-------- Input material --------

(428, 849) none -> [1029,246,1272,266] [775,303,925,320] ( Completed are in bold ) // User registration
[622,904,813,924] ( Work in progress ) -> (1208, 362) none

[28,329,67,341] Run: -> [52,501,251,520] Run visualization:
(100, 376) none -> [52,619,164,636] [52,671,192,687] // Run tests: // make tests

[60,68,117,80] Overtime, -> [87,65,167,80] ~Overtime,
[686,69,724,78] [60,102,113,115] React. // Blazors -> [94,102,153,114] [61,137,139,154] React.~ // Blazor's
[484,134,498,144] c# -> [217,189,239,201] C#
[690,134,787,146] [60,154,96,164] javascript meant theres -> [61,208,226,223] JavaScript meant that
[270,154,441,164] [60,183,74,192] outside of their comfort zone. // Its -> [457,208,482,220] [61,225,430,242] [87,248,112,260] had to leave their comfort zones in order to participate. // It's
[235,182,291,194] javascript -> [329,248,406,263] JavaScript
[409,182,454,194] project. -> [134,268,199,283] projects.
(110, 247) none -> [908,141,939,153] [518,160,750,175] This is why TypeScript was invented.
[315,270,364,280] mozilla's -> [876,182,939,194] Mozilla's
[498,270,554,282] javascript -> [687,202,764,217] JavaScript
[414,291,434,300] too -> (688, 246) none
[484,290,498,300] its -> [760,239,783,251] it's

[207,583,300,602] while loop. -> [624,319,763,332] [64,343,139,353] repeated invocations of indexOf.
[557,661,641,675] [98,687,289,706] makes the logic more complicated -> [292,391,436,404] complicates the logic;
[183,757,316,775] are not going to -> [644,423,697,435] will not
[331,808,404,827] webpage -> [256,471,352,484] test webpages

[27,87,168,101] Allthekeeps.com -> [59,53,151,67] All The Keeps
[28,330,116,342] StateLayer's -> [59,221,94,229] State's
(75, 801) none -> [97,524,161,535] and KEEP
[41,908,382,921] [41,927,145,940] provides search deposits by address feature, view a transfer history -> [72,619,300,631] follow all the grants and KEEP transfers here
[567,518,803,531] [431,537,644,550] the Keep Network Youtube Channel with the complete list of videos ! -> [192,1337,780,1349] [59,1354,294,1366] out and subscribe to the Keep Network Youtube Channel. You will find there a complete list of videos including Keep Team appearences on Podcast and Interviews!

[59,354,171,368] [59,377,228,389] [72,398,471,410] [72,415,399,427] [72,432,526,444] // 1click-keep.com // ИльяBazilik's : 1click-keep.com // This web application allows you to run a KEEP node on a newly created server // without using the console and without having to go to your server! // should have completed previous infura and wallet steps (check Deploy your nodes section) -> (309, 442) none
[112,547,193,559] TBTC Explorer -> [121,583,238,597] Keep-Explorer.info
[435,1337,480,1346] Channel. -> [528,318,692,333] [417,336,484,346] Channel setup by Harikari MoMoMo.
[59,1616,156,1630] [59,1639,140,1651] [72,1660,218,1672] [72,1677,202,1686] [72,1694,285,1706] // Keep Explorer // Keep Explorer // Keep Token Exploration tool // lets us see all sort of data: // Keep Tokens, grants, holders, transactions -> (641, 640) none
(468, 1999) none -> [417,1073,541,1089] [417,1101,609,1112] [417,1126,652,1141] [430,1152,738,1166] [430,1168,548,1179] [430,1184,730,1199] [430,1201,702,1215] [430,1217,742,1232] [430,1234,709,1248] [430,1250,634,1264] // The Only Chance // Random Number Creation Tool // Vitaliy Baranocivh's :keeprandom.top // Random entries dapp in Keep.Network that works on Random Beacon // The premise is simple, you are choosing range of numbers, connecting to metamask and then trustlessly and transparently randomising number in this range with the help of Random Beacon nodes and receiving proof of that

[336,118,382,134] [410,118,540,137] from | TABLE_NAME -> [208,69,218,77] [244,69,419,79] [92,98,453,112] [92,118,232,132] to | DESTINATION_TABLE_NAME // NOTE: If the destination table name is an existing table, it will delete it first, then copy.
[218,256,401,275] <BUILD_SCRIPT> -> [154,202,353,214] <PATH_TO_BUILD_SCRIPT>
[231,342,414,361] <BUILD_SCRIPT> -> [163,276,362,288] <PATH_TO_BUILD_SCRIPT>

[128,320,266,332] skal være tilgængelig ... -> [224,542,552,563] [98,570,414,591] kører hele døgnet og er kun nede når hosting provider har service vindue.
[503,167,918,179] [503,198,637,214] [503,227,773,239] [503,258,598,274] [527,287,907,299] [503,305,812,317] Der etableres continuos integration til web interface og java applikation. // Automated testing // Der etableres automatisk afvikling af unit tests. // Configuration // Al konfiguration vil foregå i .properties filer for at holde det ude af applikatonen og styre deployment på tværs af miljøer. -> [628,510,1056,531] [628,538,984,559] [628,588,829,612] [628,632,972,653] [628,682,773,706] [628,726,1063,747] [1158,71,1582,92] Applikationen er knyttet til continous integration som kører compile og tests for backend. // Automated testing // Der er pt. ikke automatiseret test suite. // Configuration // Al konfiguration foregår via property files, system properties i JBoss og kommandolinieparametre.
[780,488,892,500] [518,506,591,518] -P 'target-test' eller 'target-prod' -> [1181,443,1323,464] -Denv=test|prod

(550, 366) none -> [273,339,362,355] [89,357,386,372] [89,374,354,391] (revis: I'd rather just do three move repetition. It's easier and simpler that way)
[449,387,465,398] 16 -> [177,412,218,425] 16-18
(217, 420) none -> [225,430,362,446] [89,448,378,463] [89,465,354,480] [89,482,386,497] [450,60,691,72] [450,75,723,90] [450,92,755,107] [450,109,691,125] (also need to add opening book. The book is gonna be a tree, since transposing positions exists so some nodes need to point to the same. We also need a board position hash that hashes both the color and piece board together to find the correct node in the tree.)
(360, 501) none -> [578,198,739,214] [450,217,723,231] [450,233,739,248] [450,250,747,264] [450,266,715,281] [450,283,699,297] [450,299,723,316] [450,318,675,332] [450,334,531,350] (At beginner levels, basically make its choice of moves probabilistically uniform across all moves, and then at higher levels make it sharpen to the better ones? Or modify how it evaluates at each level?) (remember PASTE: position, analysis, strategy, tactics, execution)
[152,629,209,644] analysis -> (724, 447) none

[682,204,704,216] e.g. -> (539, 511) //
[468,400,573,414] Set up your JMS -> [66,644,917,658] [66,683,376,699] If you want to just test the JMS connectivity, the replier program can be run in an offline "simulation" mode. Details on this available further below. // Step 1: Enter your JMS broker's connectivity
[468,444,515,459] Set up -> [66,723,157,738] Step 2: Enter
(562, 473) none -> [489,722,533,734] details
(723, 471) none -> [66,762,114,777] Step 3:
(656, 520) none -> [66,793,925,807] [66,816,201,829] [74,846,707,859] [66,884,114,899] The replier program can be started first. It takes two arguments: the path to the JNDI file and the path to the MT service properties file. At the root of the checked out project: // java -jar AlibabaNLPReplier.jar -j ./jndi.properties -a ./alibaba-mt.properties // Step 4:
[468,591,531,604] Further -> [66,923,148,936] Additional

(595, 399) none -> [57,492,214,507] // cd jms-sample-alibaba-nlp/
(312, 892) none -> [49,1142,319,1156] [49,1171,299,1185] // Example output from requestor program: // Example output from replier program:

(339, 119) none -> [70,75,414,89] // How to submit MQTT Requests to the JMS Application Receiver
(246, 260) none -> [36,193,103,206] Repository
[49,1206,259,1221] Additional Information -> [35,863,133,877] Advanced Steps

--------

■ **About this task**: Return word for word the lines above from the line with "[28,329,67,341] Run: ->" to the line with "[557,661,641,675] [98,687,289,706] makes", including both and leaving out all others.

■ **Worked solution**:
[28,329,67,341] Run: -> [52,501,251,520] Run visualization:
(100, 376) none -> [52,619,164,636] [52,671,192,687] // Run tests: // make tests

[60,68,117,80] Overtime, -> [87,65,167,80] ~Overtime,
[686,69,724,78] [60,102,113,115] React. // Blazors -> [94,102,153,114] [61,137,139,154] React.~ // Blazor's
[484,134,498,144] c# -> [217,189,239,201] C#
[690,134,787,146] [60,154,96,164] javascript meant theres -> [61,208,226,223] JavaScript meant that
[270,154,441,164] [60,183,74,192] outside of their comfort zone. // Its -> [457,208,482,220] [61,225,430,242] [87,248,112,260] had to leave their comfort zones in order to participate. // It's
[235,182,291,194] javascript -> [329,248,406,263] JavaScript
[409,182,454,194] project. -> [134,268,199,283] projects.
(110, 247) none -> [908,141,939,153] [518,160,750,175] This is why TypeScript was invented.
[315,270,364,280] mozilla's -> [876,182,939,194] Mozilla's
[498,270,554,282] javascript -> [687,202,764,217] JavaScript
[414,291,434,300] too -> (688, 246) none
[484,290,498,300] its -> [760,239,783,251] it's

[207,583,300,602] while loop. -> [624,319,763,332] [64,343,139,353] repeated invocations of indexOf.
[557,661,641,675] [98,687,289,706] makes the logic more complicated -> [292,391,436,404] complicates the logic;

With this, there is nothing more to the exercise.